[Plain-text document sources]
=== Section Start ===

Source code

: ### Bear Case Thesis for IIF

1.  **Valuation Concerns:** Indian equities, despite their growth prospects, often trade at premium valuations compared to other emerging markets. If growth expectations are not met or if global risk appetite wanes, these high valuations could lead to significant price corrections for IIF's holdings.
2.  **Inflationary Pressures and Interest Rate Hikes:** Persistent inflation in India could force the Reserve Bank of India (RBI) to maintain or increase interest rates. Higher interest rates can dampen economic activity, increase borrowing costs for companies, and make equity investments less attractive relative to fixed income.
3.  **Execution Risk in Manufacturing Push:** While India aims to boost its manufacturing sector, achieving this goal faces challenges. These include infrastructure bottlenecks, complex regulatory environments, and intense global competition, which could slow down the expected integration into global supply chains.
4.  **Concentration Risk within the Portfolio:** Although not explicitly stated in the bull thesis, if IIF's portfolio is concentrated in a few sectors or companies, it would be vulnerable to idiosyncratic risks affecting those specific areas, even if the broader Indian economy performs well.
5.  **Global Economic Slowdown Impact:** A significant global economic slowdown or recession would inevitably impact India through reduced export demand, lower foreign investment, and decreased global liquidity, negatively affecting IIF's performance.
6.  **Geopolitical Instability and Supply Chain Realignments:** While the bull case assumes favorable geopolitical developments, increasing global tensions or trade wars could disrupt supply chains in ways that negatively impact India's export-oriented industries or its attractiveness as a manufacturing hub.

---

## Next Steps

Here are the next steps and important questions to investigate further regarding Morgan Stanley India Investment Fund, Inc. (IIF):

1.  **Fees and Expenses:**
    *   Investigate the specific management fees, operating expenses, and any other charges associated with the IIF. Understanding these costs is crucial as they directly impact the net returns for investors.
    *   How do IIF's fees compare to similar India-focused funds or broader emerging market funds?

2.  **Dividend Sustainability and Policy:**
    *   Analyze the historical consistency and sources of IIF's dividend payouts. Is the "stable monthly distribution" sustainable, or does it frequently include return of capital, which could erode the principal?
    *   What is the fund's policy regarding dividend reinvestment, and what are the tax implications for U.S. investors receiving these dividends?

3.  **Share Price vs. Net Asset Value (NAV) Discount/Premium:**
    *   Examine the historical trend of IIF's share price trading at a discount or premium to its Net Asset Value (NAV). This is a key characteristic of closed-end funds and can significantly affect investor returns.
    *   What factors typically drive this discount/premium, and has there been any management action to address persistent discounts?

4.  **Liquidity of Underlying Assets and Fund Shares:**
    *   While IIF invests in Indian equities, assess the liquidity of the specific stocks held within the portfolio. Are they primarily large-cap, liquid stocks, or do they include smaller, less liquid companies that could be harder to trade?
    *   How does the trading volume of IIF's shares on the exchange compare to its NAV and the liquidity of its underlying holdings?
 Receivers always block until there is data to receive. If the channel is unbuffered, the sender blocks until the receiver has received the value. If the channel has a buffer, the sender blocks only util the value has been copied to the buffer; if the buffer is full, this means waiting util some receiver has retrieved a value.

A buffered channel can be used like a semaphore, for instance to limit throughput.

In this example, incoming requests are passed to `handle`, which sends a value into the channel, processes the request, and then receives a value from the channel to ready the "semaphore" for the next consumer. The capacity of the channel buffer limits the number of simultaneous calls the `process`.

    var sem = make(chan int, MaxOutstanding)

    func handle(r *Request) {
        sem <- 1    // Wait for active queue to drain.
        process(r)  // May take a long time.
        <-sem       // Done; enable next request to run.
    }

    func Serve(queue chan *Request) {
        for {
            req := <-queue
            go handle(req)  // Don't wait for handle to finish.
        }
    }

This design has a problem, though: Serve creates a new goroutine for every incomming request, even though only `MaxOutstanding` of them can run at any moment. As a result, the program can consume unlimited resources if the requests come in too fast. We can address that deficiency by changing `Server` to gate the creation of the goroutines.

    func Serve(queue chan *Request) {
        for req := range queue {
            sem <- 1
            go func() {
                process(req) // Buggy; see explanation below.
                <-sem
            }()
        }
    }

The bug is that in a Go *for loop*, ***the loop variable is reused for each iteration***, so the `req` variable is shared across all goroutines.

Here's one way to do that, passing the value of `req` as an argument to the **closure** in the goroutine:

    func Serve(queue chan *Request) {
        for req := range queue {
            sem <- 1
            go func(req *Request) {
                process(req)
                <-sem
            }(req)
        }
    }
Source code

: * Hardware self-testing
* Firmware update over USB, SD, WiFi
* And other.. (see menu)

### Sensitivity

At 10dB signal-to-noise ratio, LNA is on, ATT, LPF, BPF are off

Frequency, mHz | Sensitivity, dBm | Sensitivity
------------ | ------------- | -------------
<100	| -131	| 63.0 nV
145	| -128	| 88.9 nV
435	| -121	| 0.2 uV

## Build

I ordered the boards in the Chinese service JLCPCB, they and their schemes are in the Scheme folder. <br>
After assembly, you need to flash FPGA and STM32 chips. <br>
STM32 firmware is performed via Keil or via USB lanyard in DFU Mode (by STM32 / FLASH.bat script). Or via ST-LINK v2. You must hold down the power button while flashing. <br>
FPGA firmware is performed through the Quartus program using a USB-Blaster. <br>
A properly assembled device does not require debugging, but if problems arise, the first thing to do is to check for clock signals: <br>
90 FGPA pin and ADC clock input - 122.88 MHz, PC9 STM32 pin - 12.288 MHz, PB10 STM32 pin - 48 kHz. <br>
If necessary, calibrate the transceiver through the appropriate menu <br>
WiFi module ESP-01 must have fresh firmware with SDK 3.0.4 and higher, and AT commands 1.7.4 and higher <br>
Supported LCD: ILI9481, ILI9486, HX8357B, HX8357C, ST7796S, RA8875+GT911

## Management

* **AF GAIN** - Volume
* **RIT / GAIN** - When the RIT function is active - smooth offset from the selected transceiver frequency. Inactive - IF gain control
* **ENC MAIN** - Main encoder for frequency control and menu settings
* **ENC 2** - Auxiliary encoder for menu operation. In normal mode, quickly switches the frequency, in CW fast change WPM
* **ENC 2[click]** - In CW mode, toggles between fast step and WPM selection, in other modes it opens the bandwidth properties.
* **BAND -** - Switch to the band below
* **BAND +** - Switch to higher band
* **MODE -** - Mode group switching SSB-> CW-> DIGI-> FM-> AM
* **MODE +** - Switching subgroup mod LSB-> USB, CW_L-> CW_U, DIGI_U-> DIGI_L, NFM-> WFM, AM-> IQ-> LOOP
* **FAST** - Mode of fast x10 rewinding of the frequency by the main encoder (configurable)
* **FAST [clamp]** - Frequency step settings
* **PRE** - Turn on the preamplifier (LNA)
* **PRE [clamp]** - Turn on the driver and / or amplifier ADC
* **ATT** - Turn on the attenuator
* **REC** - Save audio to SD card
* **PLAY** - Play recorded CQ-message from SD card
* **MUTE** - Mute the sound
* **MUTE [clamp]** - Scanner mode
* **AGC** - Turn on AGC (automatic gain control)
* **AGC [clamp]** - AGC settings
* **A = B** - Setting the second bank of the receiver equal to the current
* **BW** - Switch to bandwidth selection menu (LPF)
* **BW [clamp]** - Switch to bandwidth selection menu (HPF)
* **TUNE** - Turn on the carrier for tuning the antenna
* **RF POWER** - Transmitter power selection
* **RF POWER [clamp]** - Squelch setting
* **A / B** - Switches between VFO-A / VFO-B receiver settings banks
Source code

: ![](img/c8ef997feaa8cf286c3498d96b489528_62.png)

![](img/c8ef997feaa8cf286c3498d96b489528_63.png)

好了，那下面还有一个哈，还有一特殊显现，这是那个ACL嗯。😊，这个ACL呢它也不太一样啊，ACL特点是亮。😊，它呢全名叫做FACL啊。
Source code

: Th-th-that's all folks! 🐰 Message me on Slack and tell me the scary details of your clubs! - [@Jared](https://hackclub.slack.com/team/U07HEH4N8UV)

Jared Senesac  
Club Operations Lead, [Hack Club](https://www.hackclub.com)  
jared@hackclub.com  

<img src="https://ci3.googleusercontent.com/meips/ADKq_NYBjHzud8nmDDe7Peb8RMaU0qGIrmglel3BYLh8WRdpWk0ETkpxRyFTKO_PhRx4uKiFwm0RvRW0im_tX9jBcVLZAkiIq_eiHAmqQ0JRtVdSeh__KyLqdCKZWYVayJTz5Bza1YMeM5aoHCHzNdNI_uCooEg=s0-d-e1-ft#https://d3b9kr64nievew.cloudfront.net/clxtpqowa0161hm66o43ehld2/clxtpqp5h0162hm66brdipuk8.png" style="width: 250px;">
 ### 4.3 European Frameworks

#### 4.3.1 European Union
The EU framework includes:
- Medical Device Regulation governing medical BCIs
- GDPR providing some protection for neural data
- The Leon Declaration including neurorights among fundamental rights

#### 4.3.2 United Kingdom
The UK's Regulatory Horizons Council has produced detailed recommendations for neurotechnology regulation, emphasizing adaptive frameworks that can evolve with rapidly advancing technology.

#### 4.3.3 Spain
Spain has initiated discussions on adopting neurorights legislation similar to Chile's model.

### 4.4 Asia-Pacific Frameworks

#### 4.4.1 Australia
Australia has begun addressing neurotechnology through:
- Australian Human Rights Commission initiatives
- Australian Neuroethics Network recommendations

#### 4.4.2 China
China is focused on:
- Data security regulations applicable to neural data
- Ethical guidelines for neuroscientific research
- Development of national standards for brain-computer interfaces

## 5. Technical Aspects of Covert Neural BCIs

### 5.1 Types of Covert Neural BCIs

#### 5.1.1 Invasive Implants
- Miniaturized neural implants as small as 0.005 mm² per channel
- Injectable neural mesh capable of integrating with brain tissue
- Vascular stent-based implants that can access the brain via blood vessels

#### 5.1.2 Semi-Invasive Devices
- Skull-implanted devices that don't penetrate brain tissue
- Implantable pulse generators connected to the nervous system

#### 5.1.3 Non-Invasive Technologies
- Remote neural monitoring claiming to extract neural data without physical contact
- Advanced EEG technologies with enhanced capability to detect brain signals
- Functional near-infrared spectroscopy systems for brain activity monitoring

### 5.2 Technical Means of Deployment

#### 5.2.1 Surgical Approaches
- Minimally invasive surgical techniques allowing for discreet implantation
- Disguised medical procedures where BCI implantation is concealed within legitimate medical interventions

=== Section End ===

Task prompt ▸
In the records, switch "semaphore" to "gate" from the line with "A buffered channel" to the line with "At 10dB signal-to-noise". Write those lines out again with nothing else changed.

The completed task ▸
A buffered channel can be used like a gate, for instance to limit throughput.

In this example, incoming requests are passed to `handle`, which sends a value into the channel, processes the request, and then receives a value from the channel to ready the "gate" for the next consumer. The capacity of the channel buffer limits the number of simultaneous calls the `process`.

    var sem = make(chan int, MaxOutstanding)

    func handle(r *Request) {
        sem <- 1    // Wait for active queue to drain.
        process(r)  // May take a long time.
        <-sem       // Done; enable next request to run.
    }

    func Serve(queue chan *Request) {
        for {
            req := <-queue
            go handle(req)  // Don't wait for handle to finish.
        }
    }

This design has a problem, though: Serve creates a new goroutine for every incomming request, even though only `MaxOutstanding` of them can run at any moment. As a result, the program can consume unlimited resources if the requests come in too fast. We can address that deficiency by changing `Server` to gate the creation of the goroutines.

    func Serve(queue chan *Request) {
        for req := range queue {
            sem <- 1
            go func() {
                process(req) // Buggy; see explanation below.
                <-sem
            }()
        }
    }

The bug is that in a Go *for loop*, ***the loop variable is reused for each iteration***, so the `req` variable is shared across all goroutines.

Here's one way to do that, passing the value of `req` as an argument to the **closure** in the goroutine:

    func Serve(queue chan *Request) {
        for req := range queue {
            sem <- 1
            go func(req *Request) {
                process(req)
                <-sem
            }(req)
        }
    }
Source code

: * Hardware self-testing
* Firmware update over USB, SD, WiFi
* And other.. (see menu)

### Sensitivity

At 10dB signal-to-noise ratio, LNA is on, ATT, LPF, BPF are off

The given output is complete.